KISS in practice.

I was having a conversation with a co-worker, where I complained that the biggest problem with some of the code we’re working on is that it was over-engineered. I reminded him of Gall’s Law:

“A complex system that works is invariably found to have evolved from a simple system that worked. The inverse proposition also appears to be true: A complex system designed from scratch never works and cannot be made to work. You have to start over, beginning with a working simple system.”

He asked me a question about client-server interaction, and rather than shooting off a 140 character reply it seems to make sense to answer the question more fully here.

To summarize, we are building an application that communicates to a remote server using JSON over HTTP. The remote system is built on top of Drupal. (Honestly it’s not how I would have done it, because there seems to be too many moving parts already–but the folks who built the server assure me that Drupal is God, and who am I to complain?)

Now on an error there are several things that can go wrong. The remote server can return a 4xx or a 5xx HTTP error. It can return a JSON error. Or it could return an HTML formatted error (I guess they have some flag turned on which translates all remote errors into human-readable error messages.) The client is hardened against all of these return possibilities, of course, and is also hardened against a network failure or against a server being unresponsive.

So here’s the question: how should the client respond to these wide variety of errors?

On the server side, of course, there needs to be logging.

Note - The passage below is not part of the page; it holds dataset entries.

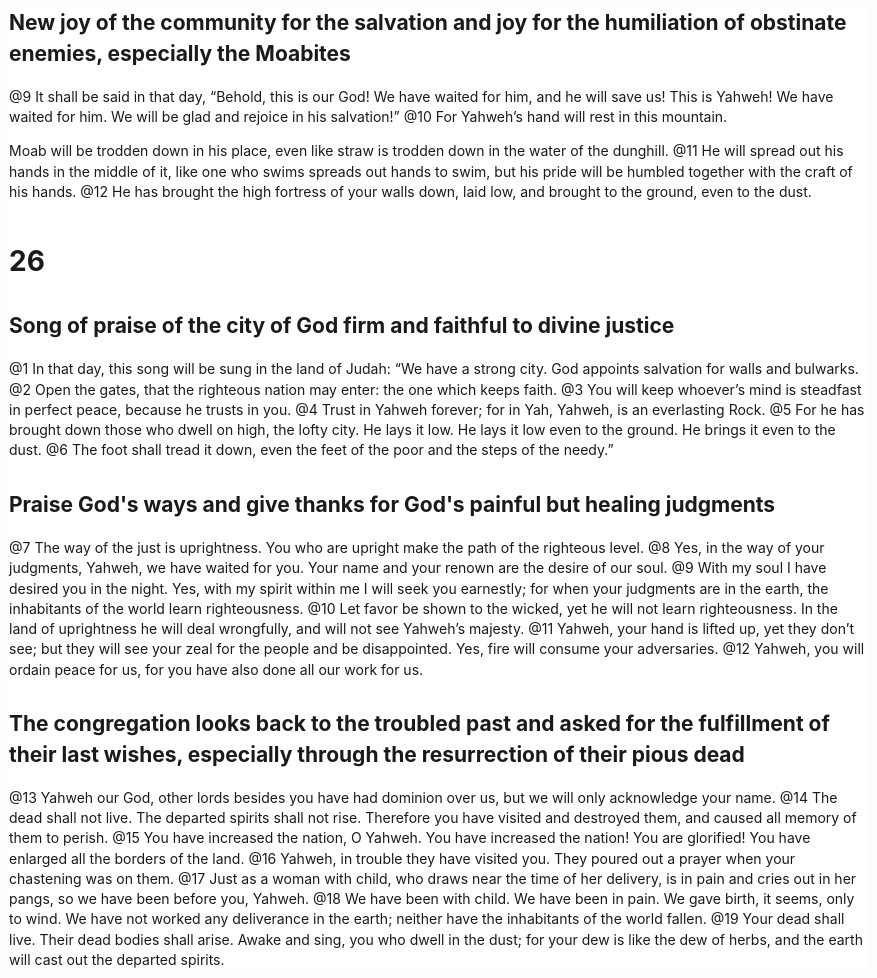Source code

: ## New joy of the community for the salvation and joy for the humiliation of obstinate enemies, especially the Moabites
@9 It shall be said in that day, “Behold, this is our God! We have waited for him, and he will save us! This is Yahweh! We have waited for him. We will be glad and rejoice in his salvation!” 
@10 For Yahweh’s hand will rest in this mountain. 

Moab will be trodden down in his place, even like straw is trodden down in the water of the dunghill. 
@11 He will spread out his hands in the middle of it, like one who swims spreads out hands to swim, but his pride will be humbled together with the craft of his hands. 
@12 He has brought the high fortress of your walls down, laid low, and brought to the ground, even to the dust. 

# 26 
## Song of praise of the city of God firm and faithful to divine justice
@1 In that day, this song will be sung in the land of Judah: “We have a strong city. God appoints salvation for walls and bulwarks. 
@2 Open the gates, that the righteous nation may enter: the one which keeps faith. 
@3 You will keep whoever’s mind is steadfast in perfect peace, because he trusts in you. 
@4 Trust in Yahweh forever; for in Yah, Yahweh, is an everlasting Rock. 
@5 For he has brought down those who dwell on high, the lofty city. He lays it low. He lays it low even to the ground. He brings it even to the dust. 
@6 The foot shall tread it down, even the feet of the poor and the steps of the needy.”

## Praise God's ways and give thanks for God's painful but healing judgments
@7 The way of the just is uprightness. You who are upright make the path of the righteous level. 
@8 Yes, in the way of your judgments, Yahweh, we have waited for you. Your name and your renown are the desire of our soul. 
@9 With my soul I have desired you in the night. Yes, with my spirit within me I will seek you earnestly; for when your judgments are in the earth, the inhabitants of the world learn righteousness. 
@10 Let favor be shown to the wicked, yet he will not learn righteousness. In the land of uprightness he will deal wrongfully, and will not see Yahweh’s majesty. 
@11 Yahweh, your hand is lifted up, yet they don’t see; but they will see your zeal for the people and be disappointed. Yes, fire will consume your adversaries. 
@12 Yahweh, you will ordain peace for us, for you have also done all our work for us.

## The congregation looks back to the troubled past and asked for the fulfillment of their last wishes, especially through the resurrection of their pious dead
@13 Yahweh our God, other lords besides you have had dominion over us, but we will only acknowledge your name. 
@14 The dead shall not live. The departed spirits shall not rise. Therefore you have visited and destroyed them, and caused all memory of them to perish. 
@15 You have increased the nation, O Yahweh. You have increased the nation! You are glorified! You have enlarged all the borders of the land. 
@16 Yahweh, in trouble they have visited you. They poured out a prayer when your chastening was on them. 
@17 Just as a woman with child, who draws near the time of her delivery, is in pain and cries out in her pangs, so we have been before you, Yahweh. 
@18 We have been with child. We have been in pain. We gave birth, it seems, only to wind. We have not worked any deliverance in the earth; neither have the inhabitants of the world fallen. 
@19 Your dead shall live. Their dead bodies shall arise. Awake and sing, you who dwell in the dust; for your dew is like the dew of herbs, and the earth will cast out the departed spirits.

We even do some device-level logging, and a mechanism is in place on our iPhone client to transmit that log in the background to the server if there is a problem. Because clearly from a developer’s perspective a 404 is not a 501 is not a 505 is not a “server is unresponsive” is not an “illegal character in the API” is not a “network down” error. So clearly we need to know what is going on so we can fix it.

But what does the end user need to know?

In my mind, handling this is very simple: what can the user affect?

In the case of a mobile device, the user can retry again later, or he can make sure he’s got good network reception. Period.

So in the event of a failure, the client’s behavior should be simple: if a connection fails, then test to see if the network is up. If the network is down, tell the user “I’m unable to talk to the remote server because your network is down.” And if the network is up, tell the user “Sorry, a problem occurred while talking to the server.”

And that’s it.

If the network is down, the user can try to turn it on: he can take the device out of airplane mode, or move to where he has reception, or turn on the WiFi. But it’s up to the user–we just have to tell him “Um, the network is down.” And let him decide how he wants to handle the problem–or even if he wants to handle the problem: it could be he clicked on our application while at 38,000 feet over the Atlantic.

If we can’t hit the server, but the network is up, then there is nothing the user can do about it. All we can do as software developers is make sure whomever is maintaining the servers that they should investigate the outage. All we can tell the user, however, is “sorry, no dice; try again later.”

And hope to hell our servers are reliable enough we don’t drive users away.

Making it more complex is silly. It doesn’t serve the user who may be stressed out by messages he can do nothing about anyway.